Greek thrashers Suicidal Angels aim to live up to the title of its seventh release, Years Of Aggression. The whiff of nostalgia is present throughout the album, with Eighties era guitar riffs meshed with stellar leads compliments of guitarist Gus Drax. Unfortunately, the album falls a bit flat as the aggression is somewhat repressed. Album opener “Endless War” commences with a swarming guitar riff that transitions in to a tight galloping riff. Front man and guitarist Nick Melissourgos provides sharp, raspy vocals that fit the gripping nature of the track. However, it is Drax’s blistering, neo-classical solo that is the highlight on this track. A strong opening, however, it leaves one with the impression that the band could play faster and heavier. This feeling is slightly diminished on “Born Of Hate” with its Swedish death metal vibe. The guitar work is superb as Melissourgos and Drax trade off swift guitar lines, but this track is still marred by a lack of pushing the envelope. The title track is dynamic and drummer Orpheas Tzortzopoulos pounds his kit like a madman. The quartet hit the nail on the head at the album’s halfway point on “D.I.V.A.” which is the shortest track on the album. The ripping riffs are supported by relentless yet technical drumming. It is just a shame that Suicidal finally finds its aggression when the album is halfway over. The main riff on “Order Of Death” hits like a mallet to the gut which is only exacerbated by the walloping drum beats. Drax unleashes a sweeping guitar lead that adds to the madness. “The Roof Of Rats” is pure, primal thrash with a encircling riff that will incite a mosh pit. The song’s midsection slows down for a breather before the band begins its second assault on this track. Album closer “The Sacred Dance With Chaos” begins with a disturbing clean guitar passage before the electric guitars take over, maintaining the same dissonant riff. The dark groove invokes a dance macabre that stops during the midsection for a somber acoustic lead. “Sacred Dance” ends Aggression on a sinister high note, and a much needed one at that.
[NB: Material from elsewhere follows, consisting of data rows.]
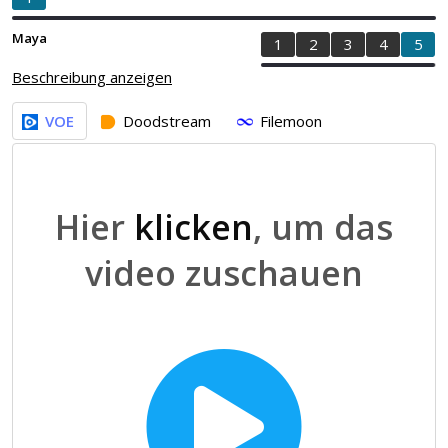
Maya
1
2
3
4
5
Beschreibung anzeigen
VOE
Doodstream
Filemoon
Hier
klicken
, um das
video zuschauen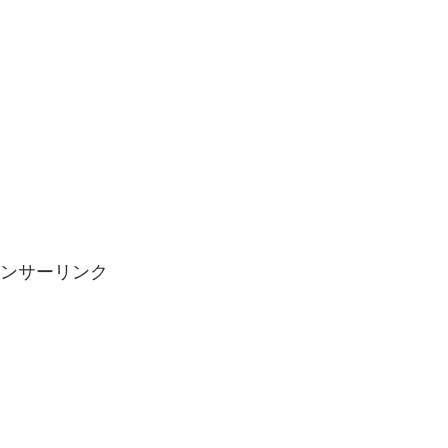
ンサーリンク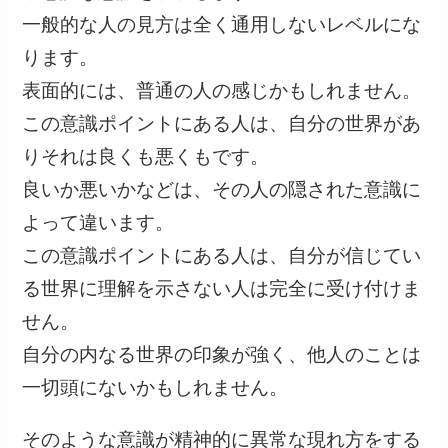
一般的な人の見方は全く通用しないレベルにな
ります。
表面的には、普通の人の感じかもしれません。
この意識ポイントにある人は、自分の世界があ
りそれは良くも悪くもです。
良いか悪いかなどは、その人の隠された意識に
よって違います。
この意識ポイントにある人は、自分が信じてい
る世界に理解を示さない人は完全に受け付けま
せん。
自分の内なる世界の印象が強く、他人のことは
一切頭にないかもしれません。
そのような意識が精神的に異常な現れ方をする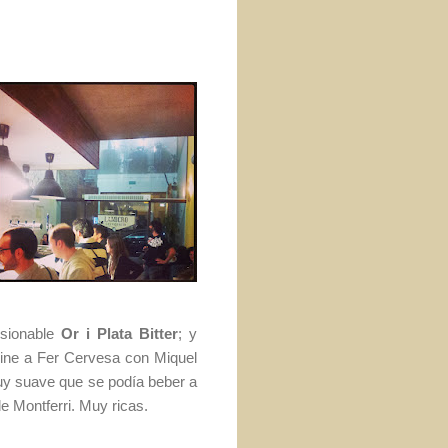
esionable
Or i Plata Bitter
; y
Vine a Fer Cervesa con Miquel
uy suave que se podía beber a
e Montferri. Muy ricas.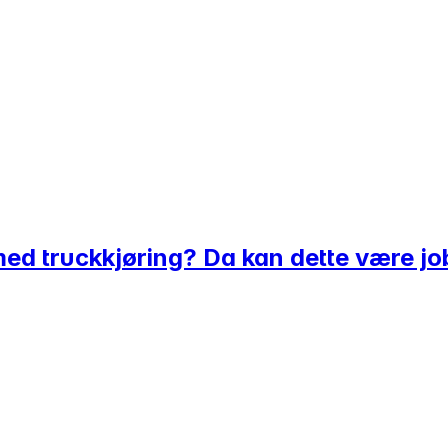
med truckkjøring? Da kan dette være jo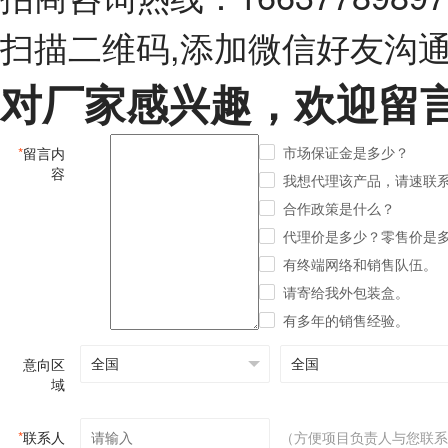
扫描二维码,添加微信好友沟
对厂家感兴趣，欢迎留
市场保证金是多少？
*
留言内
容
我想代理该产品，请速联
合作政策是什么？
代理价是多少？零售价是
有终端网络和销售队伍。
请寄给我外包装盒。
有多年的销售经验。
意向区
域
*
联系人
（方便项目负责人与您联系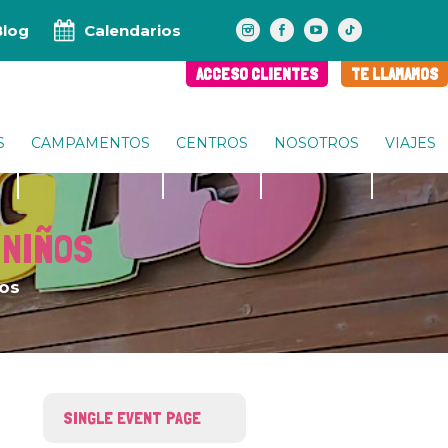
Blog
Calendarios
ACCESO CLIENTES
TE LLAMAMOS
S
CAMPAMENTOS
CENTROS
NOSOTROS
VIAJES
 NIÑOS
ños
SINGLE EVENT PAGE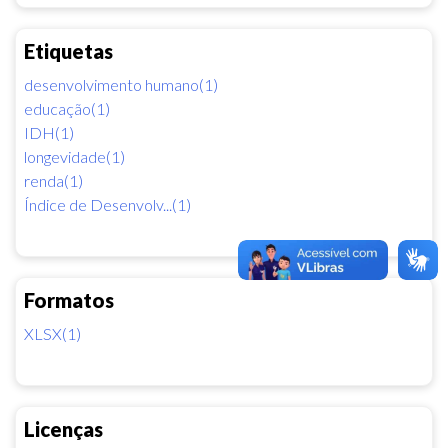
Etiquetas
desenvolvimento humano(1)
educação(1)
IDH(1)
longevidade(1)
renda(1)
Índice de Desenvolv...(1)
Formatos
XLSX(1)
Licenças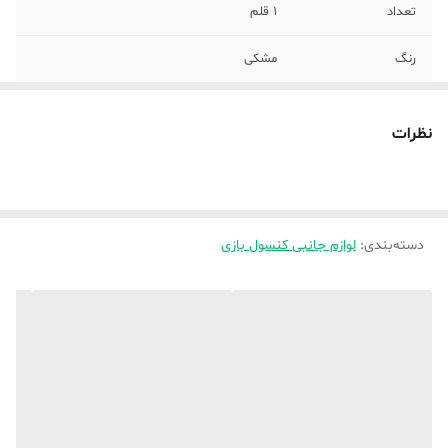
تعداد
1 قلم
رنگ
مشکی
نظرات
دسته‌بندی
:
لوازم جانبی کنسول بازی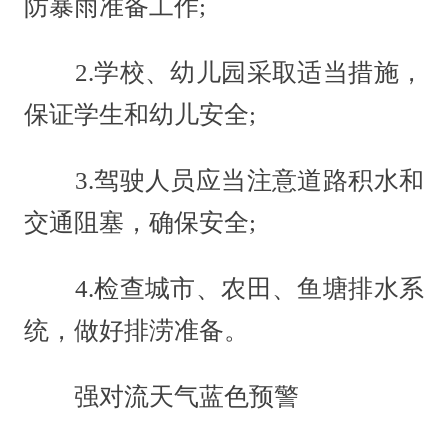
防暴雨准备工作;
2.学校、幼儿园采取适当措施，
保证学生和幼儿安全;
3.驾驶人员应当注意道路积水和
交通阻塞，确保安全;
4.检查城市、农田、鱼塘排水系
统，做好排涝准备。
强对流天气蓝色预警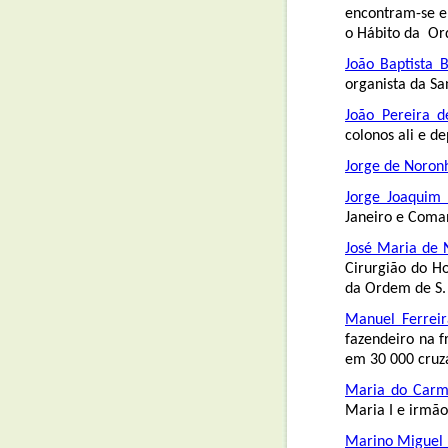
encontram-se em
o Hábito da Or
João Baptista B
organista da San
João Pereira d
colonos ali e d
Jorge de Noron
Jorge Joaquim 
Janeiro e Coman
José Maria de 
Cirurgião do H
da Ordem de S.
Manuel Ferreir
fazendeiro na 
em 30 000 cruza
Maria do Carm
Maria I e irmão
Marino Miguel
The second half of Years Of Aggression is much superior to the first half. The songs are heavier, diverse and the band rips it up while taking risks. The same cannot be said for the first half as it is somewhat contrived and Suicidal dial it in at times. One knows the band is capable of playing high quality thrash and it is frustrating when the guys plays it safe. There is nothing wrong with paying homage to the old school, provided that you do it right. We see this on tracks like “The Roof Of Rats” with its maniacal riffing as the band moves full speed ahead.
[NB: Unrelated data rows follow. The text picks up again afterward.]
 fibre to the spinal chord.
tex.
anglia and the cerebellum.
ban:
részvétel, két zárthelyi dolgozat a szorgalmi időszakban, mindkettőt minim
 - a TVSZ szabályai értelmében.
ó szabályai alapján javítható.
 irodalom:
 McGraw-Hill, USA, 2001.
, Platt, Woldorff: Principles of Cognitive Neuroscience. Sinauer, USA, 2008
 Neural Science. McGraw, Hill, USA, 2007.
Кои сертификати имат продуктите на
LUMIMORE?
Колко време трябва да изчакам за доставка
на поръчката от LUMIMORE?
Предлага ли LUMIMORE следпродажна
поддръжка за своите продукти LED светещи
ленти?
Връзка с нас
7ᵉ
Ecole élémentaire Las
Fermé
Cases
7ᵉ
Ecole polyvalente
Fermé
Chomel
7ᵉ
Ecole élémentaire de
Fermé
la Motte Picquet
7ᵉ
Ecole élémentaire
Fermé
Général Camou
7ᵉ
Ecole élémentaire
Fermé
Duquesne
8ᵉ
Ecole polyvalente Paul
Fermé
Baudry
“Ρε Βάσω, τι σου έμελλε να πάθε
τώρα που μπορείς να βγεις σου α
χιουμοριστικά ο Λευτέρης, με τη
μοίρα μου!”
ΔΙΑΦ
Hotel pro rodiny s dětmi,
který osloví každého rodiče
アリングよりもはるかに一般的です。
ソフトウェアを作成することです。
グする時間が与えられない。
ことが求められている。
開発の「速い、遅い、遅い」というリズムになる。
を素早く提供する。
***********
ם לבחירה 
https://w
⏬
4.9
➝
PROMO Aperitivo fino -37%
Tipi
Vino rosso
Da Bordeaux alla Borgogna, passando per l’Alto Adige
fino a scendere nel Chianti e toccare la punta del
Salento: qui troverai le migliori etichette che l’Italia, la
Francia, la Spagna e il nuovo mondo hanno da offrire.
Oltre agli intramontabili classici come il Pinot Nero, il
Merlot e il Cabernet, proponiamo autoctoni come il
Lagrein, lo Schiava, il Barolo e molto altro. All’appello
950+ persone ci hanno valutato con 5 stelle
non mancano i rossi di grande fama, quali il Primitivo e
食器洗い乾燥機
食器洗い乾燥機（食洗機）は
Years of Aggression is saved by its second half. Suicidal Angels now has seven records under its belt so folks expect quality. Sure, every band slips up due to wanting to branch out with its music. However, when a band titles its record Years Of Aggression, one expects to hear fast paced, pummeling, take no prisoners thrash metal. This is especially true of a band that formed 18 years ago and has made a mark in the metal world. Now is not the time for the band to rest on its laurels. Metal heads still and will always need music to get out our aggression.